▶ Tasks to complete
A - In the PySpark post, what type is the "dateofbirth" field given in the custom schema?
B - Write out the stretch of the PySpark post from "Reputation: 972" through "the CSV file.".
C - What comes next in the PySpark post? Continue it from its last line.

▶ Text provided
---*---
Reputation: 972
I want to load some sample data, and because it contains a field that is an array, I can't simply save it as CSV and load the CSV file.
from pyspark.sql.types import *
sample_data = [["prasad, jones",120,"M",[170,50],"brown","1999-10-15T19:50:23+00:00",34,0.1],
["maurice, khan",82,"M",[130,30],"blond","1988-02-01T19:50:23+00:00",67,0.32]]
customSchema = StructType([
StructField("name", StringType(), True),
StructField("income", IntegerType(), True),
StructField("gender", StringType(), True),
StructField("height_weight", ArrayType(
StructType([
StructField("height", IntegerType(), True),
StructField("weight", IntegerType(), True)
]))),
StructField("hair-color", StringType(), True),
StructField("dateofbirth", TimestampType(), True),
StructField("factorX", DoubleType(), True),
StructField("factorY", DoubleType(), True)
])
# Try #1
df1 = spark.createDataFrame(sample_data,schema=customSchema)
# Try #2
df2 = spark.createDataFrame(spark.sparkContext.parallelize(sample_data),schema=customSchema)
---*---
▶ Source data
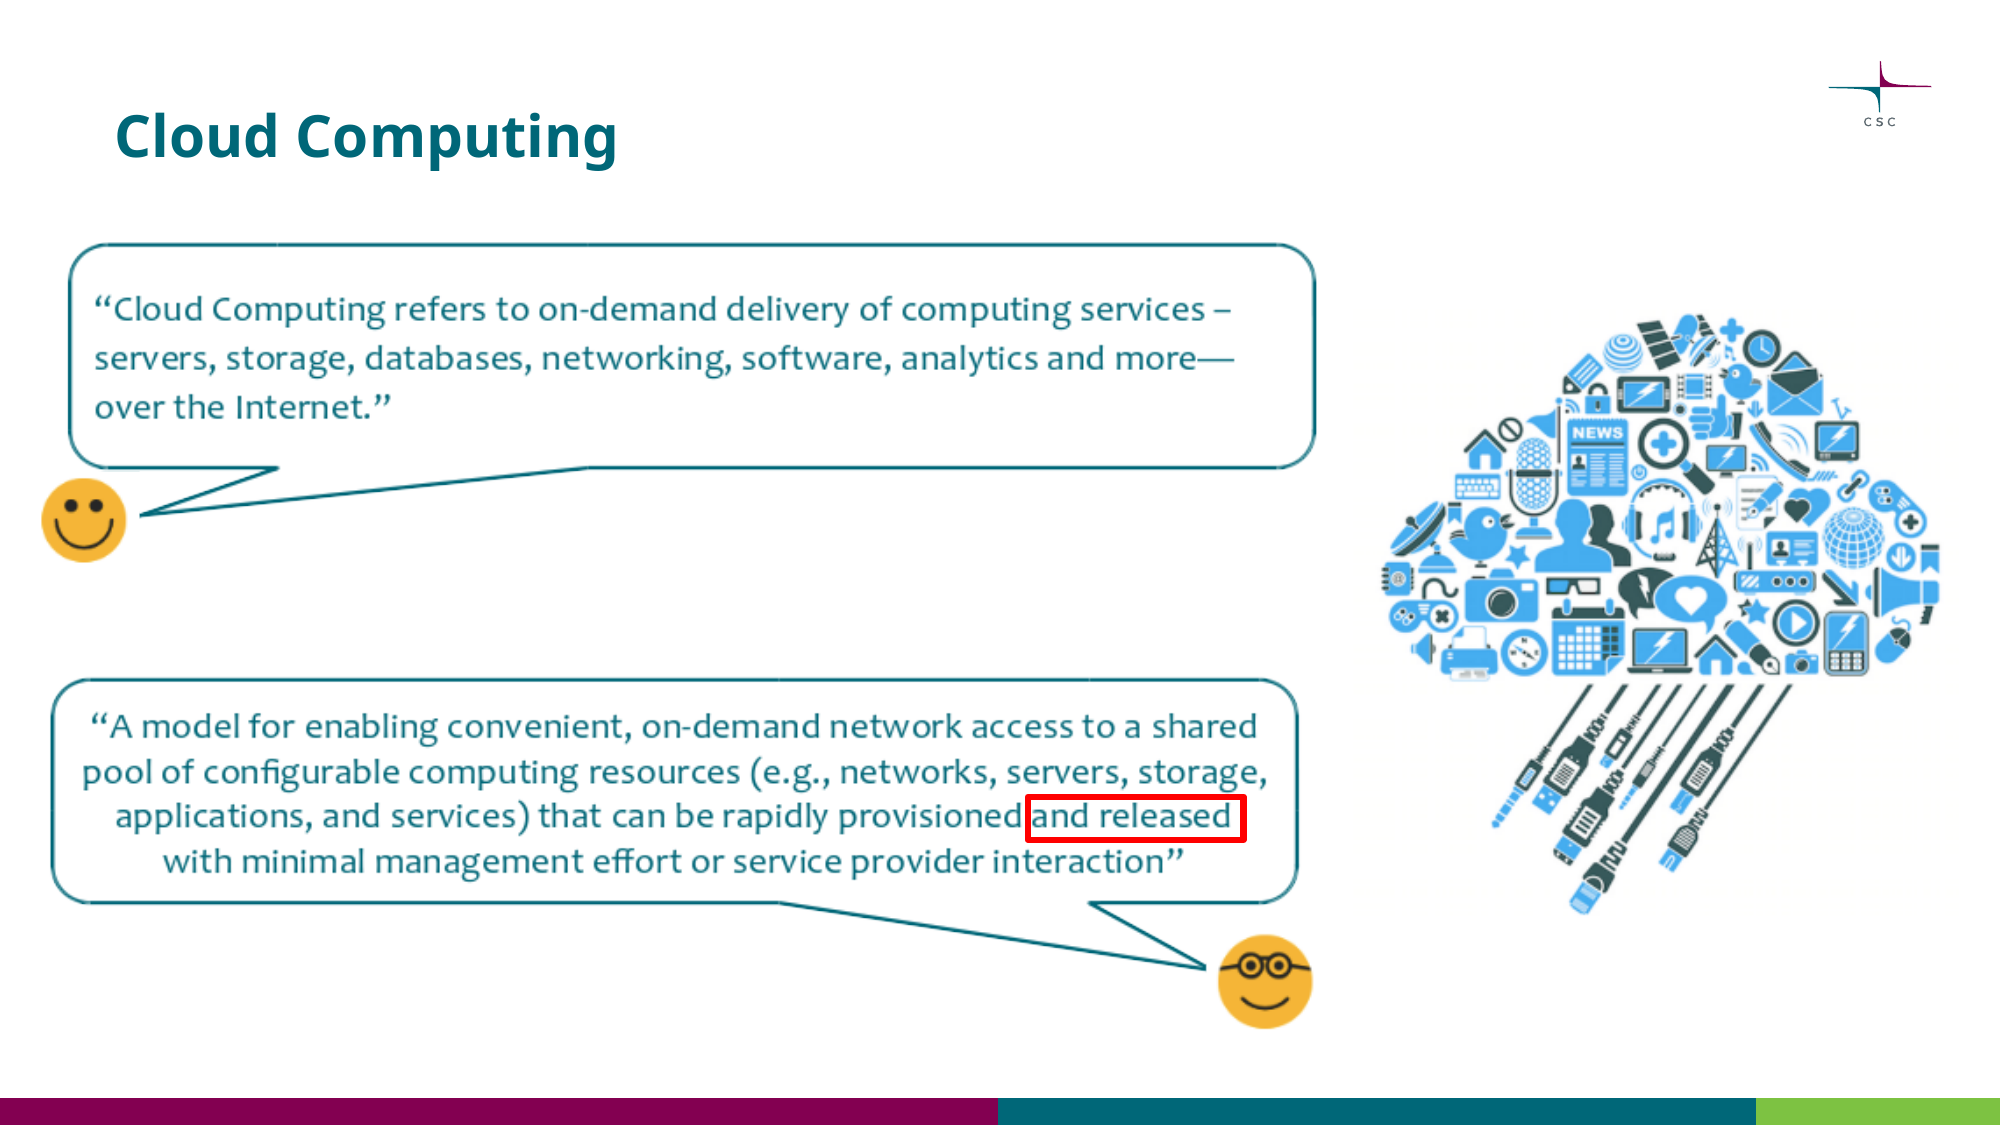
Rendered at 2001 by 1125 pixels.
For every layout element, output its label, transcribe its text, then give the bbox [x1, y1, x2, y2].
---*---
▶ Responses per task
A - TimestampType

B -
Reputation: 972
I want to load some sample data, and because it contains a field that is an array, I can't simply save it as CSV and load the CSV file.

C -
I tried to simply create a dataframe, or the parallelize it before loading it, as suggested by other similar questions/answers, but I keep getting the following error:
TypeError: element in array field height_weight: StructType can not accept object 130 in type <class 'int'>
What am I missing? Or, what would be a simpler way to load this data? I tried a tab separated text file, but spark.read.format('txt')
did not work and I did not find any information about how to do it.
Upvotes: 0
Views: 2773
Reputation: 972
It is because my ArrayType is misdefined. It is an array of integers [int,int], not an Array that has an Array of integers [[int],[int]].
customSchema = StructType([
StructField("name", StringType(), True),
StructField("income", IntegerType(), True),
StructField("gender", StringType(), True),
StructField("height_weight", ArrayType(IntegerType()), True),
StructField("hair-color", StringType(), True),
StructField("dateofbirth", StringType(), True),
StructField("factorX", IntegerType(), True),
StructField("factorY", DoubleType(), True)
])
This is the correct schema.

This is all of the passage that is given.